======== Records to process ========

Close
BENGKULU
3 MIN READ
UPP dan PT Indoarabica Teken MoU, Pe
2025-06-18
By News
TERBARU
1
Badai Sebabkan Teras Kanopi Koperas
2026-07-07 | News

========
======== Records to process ========

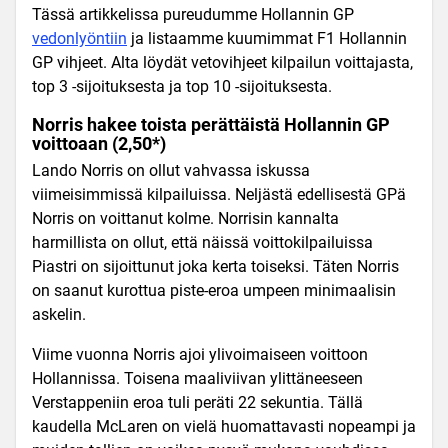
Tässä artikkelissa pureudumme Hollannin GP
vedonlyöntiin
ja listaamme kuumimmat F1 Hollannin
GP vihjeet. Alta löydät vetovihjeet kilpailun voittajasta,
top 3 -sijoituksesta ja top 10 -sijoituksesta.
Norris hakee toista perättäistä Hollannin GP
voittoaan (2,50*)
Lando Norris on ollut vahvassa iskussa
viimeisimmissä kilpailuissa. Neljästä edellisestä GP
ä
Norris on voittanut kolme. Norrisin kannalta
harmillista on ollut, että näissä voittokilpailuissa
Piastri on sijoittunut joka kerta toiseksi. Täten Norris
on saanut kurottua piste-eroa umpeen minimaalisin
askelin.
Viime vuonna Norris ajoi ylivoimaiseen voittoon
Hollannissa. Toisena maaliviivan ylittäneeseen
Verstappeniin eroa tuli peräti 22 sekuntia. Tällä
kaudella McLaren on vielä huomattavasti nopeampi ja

========
======== Records to process ========

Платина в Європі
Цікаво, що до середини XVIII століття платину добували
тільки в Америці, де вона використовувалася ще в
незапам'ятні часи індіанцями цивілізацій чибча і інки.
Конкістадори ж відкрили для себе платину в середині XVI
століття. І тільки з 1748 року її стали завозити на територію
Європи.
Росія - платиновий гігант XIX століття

========

Task
Taking the entries above, print exactly the lines starting at the line with "GP vihjeet. Alta" and ending at the line with "kaudella McLaren on", both included.

Response
GP vihjeet. Alta löydät vetovihjeet kilpailun voittajasta,
top 3 -sijoituksesta ja top 10 -sijoituksesta.
Norris hakee toista perättäistä Hollannin GP
voittoaan (2,50*)
Lando Norris on ollut vahvassa iskussa
viimeisimmissä kilpailuissa. Neljästä edellisestä GP
ä
Norris on voittanut kolme. Norrisin kannalta
harmillista on ollut, että näissä voittokilpailuissa
Piastri on sijoittunut joka kerta toiseksi. Täten Norris
on saanut kurottua piste-eroa umpeen minimaalisin
askelin.
Viime vuonna Norris ajoi ylivoimaiseen voittoon
Hollannissa. Toisena maaliviivan ylittäneeseen
Verstappeniin eroa tuli peräti 22 sekuntia. Tällä
kaudella McLaren on vielä huomattavasti nopeampi ja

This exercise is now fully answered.